In the new version of Component the body of the lambda does not have an error; therefore overload resolution has two candidates to choose from and neither is better than the other; this produces an ambiguity error.

This particular “flavour” of breaking change is an odd one in that it makes almost every possible change to the surface area of a type into a potential breaking change, while at the same time being such an obviously contrived and unlikely scenario that no “real world” developers are likely to run into it. When we are evaluating the impact of potential breaking changes on our customers, we now explicitly discount this flavour of breaking change as so unlikely as to be unimportant. Still, I think its important to make that decision with eyes open, rather than being unaware of the problem.


This article elicited many reader comments:

You pretty much have to ignore these possible problems, the same way you can’t guess what extension methods we’ve made that may be silently overridden by new methods in a class.

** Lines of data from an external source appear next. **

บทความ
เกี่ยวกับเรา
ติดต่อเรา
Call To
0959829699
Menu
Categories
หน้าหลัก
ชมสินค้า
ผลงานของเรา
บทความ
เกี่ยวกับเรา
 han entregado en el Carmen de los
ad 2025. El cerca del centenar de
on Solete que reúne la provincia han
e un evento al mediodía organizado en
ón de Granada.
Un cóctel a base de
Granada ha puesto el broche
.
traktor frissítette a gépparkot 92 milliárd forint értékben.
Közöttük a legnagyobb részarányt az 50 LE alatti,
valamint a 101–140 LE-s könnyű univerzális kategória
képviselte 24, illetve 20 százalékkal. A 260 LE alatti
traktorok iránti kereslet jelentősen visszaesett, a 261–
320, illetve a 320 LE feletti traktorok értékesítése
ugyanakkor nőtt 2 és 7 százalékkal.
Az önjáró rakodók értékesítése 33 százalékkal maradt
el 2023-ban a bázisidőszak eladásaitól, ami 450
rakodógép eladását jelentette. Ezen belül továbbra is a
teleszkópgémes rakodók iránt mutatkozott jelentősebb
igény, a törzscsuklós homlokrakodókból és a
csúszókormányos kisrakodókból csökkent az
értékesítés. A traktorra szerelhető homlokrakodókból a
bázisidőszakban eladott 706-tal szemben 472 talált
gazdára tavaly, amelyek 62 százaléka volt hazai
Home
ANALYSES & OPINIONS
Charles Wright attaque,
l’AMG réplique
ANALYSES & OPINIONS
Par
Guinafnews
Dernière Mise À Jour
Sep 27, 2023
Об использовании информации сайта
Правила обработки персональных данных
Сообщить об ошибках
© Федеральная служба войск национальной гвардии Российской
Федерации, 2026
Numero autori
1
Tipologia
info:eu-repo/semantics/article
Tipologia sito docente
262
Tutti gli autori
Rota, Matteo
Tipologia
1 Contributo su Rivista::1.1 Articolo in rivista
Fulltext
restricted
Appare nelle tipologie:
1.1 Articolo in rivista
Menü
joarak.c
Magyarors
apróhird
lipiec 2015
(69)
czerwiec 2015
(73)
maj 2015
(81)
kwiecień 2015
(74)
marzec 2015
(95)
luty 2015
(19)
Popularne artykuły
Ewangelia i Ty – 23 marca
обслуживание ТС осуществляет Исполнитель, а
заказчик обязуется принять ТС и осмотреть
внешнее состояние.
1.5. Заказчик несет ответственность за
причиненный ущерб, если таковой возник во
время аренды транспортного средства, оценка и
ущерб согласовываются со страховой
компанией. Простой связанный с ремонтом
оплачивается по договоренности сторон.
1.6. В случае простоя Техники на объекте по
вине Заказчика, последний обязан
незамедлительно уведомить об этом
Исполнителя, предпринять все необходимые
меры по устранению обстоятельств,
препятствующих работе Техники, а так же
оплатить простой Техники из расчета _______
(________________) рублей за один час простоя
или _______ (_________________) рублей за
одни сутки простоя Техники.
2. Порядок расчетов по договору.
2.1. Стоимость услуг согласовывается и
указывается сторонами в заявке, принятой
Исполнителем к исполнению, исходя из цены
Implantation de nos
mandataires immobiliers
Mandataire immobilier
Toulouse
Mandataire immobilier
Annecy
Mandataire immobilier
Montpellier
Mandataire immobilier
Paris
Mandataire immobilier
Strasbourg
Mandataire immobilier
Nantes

That was our conclusion, yes.

Could you give an example where making a read-only property into a read-write property would result in a breaking change? I can’t think of any…

Sure:

class C { public int P { get; set; } } 
class D { public int P { get; private set; } } 
class E { 
  static void M(Action<C> ac){} 
  static void M(Action<D> ad) {} 
  static void X() { M(q=>{q.P = 123; }); } 
}

The body of X binds without error as long as D.P‘s setter is private. If it becomes public then the call to M is ambiguous.

I’m curious to see how unsealing a class can cause code to stop compiling.

Same trick. This trick is surprisingly versatile.

class B {}
sealed class C {}
class D : B, I {}
interface I {}
class P {
  static void M(Func<C, I> fci){}
  static void M(Func<B, I> fbi){} // special agent!
  static void Main() { M(q=>q as I); }
}

That compiles successfully because q as I is illegal if q is of type C. The compiler knows that C does not implement I, and because it is sealed, it knows that no possible type that is compatible with C could implement I. Therefore overload resolution chooses the func from B to I, because a derived type B, say, D, could implement I. When C is unsealed then overload resolution has no basis to choose one over the other, so it becomes an ambiguity error.

Seems to me you would be much better off in this regard avoiding the new functional features and sticking to the C# 2.0 specifications. That way you’re pretty much protected against breakages like these right?

At what cost? Is it worthwhile to eschew the benefits of LINQ in order to avoid the drawbacks of some obscure, unlikely and contrived breaking changes? The benefits of LINQ outweigh the costs by a huge margin, in my opinion.

You know, all these examples make me think overload resolution is just too clever for its own good — these kinds of algorithms are more the kind you’d expect in the optimizing part, where cleverness abounds, not in the basic semantic part. Clearly, the solution is to abolish overload resolution, assign every method an unambiguous canonical name (that’s stable in the face of changes) and force the developer to specify this name on every call. Alternatively, make overload resolution unnecessary by forbidding overloads. Not sure how to handle generics in such a world — abolishing them seems too harsh. (Mandatory Internet disclaimer: the above is facetious, but slightly ha-ha-only-serious.)

There are languages that do not have overload resolution. A .NET language could, for instance, specify the unique metadata token associated with the method definition. But in a world without overload resolution, how would you do query comprehensions?